Marshall's work was only the beginning. His work was refined and further developed, and continues to be extended to this day. Neoclassical economists have built a truly astounding logical edifice into a "Production Function" [31] that rival Newtonian mechanics in completeness and rigour. The basis of neo-classical economics is maximisation under constraint, and this constantly involves the "marginal concept" [29]. The tools developed by economists are even now beginning to be used by other social sciences such as anthropology, sociology and even psychology.
International trade theory
Bertil Ohlin, (1899-1979), professor of economics at the Stockholm School of Economics (1929-65) and longtime leader of the Swedish Liberal party shared the 1977 Nobel Prize for economics with British theorist James E. Meade (1907-1995) for their "pathbreaking contribution to the theory of international trade and international capital movements."[32]
The Keynesian revolution
The leading British Keynesians were Sir John Hicks (1904-1989) and Richard Stone (1913-1991)[33] The leading American Keynesians were Alvin Hansen (1887-1975), Paul Samuleson (1915- )and Franco Modigliani (1918 ) at MIT, and James Tobin (1918-2005) at Yale.[34]
The monetarist "counterrevolution"
While the Keynesian-Neoclassical synthesis took over the profession, an unregenerate rearguard of neo-classical economists centred at the University of Chicago continued to exist. See Chicago School of Economics They never accepted the idea of involuntary unemployment or government intervention to ensure full employment, and strongly believed in the virtues of markets and laissez-faire. The most famous economist of the Chicago School is Milton Friedman. He was mainly responsible for what is known as the Monetarist counterrevolution of the 1970s.

**EXERCISE INSTRUCTIONS:**
- a) Translate this sentence from the passage on the history of economics into Spanish: "The most famous economist of the Chicago School is Milton Friedman."
- b) Carry on the passage on the history of economics, beginning after its final sentence about the Monetarist counterrevolution of the 1970s.

**MATERIAL:**

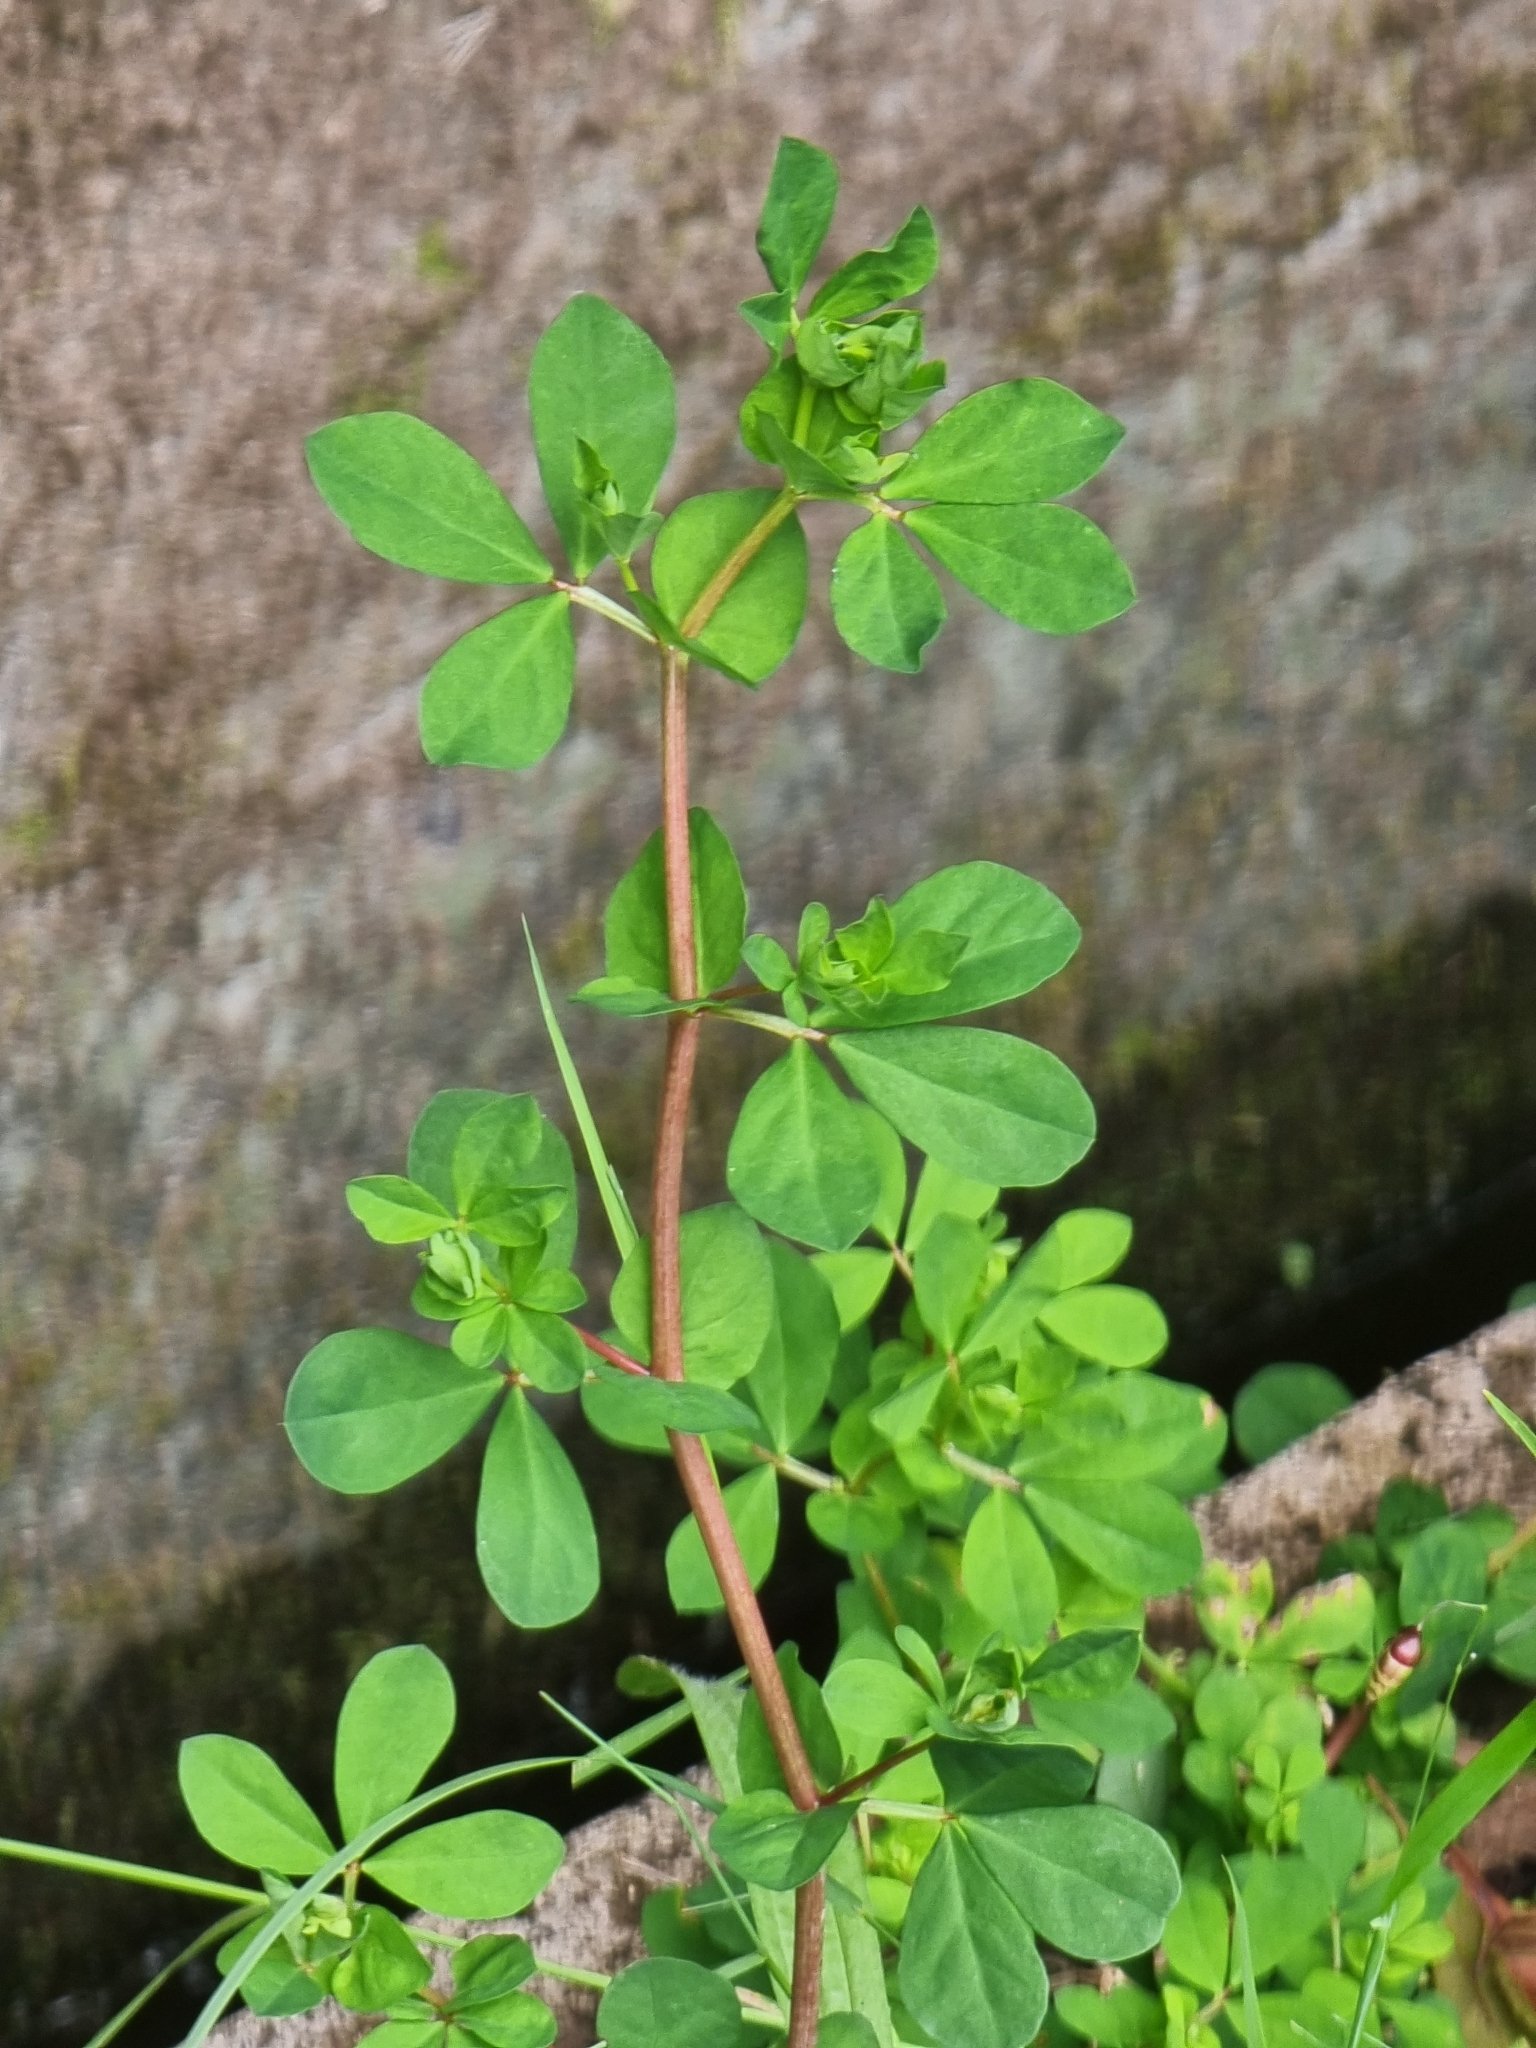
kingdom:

**ANSWERS BELOW:**
- a) El economista más famoso de la Escuela de Chicago es Milton Friedman.

- b)
With the perceived failure of Keynesian models to explain or resolve the "stagflation" of the 1970s, (which combined high unemployment and high inflation), the free market prescriptions of monetarism became much more popular, and were eventually espoused by many governments in the 1980's (Reagan, Thatcher, Mulroney), and, perhaps more importantly, by the central banks of most industrialized countries.
The Chicago School of Microeconomics
The Chicago School of Economics not only challenged established theories in macroeconomics, they pioneered the expansion of microeconomics to include antitrust and many unexpected topics, such as marriage and divorce, criminal behavior, and slavery. The main tool was price theory as developed by Ronald Coase (1910- ), George Stigler (1911-1991) and Gary Becker (1930 - ).[35]
Thematic schools
Thematic Schools are specialty areas especially: Business Cycle Theory, Demography, Econometrics, Imperfect Competition, Economic Development, Uncertainty and Information, Game Theory and Finance Theory.
Economics subdisciplines
Modern economic theory is divided in two main branches: Microeconomics which is concerned with the actions of "individual economic agents" and Macroeconomics which studies the aggregate economy.
External links
- [http://www.chass.utoronto.ca/~reak/eco100/contents.htm Economics 100 Online. Department of Economics at the University of Toronto; a primer to understanding the basic principles of Economics)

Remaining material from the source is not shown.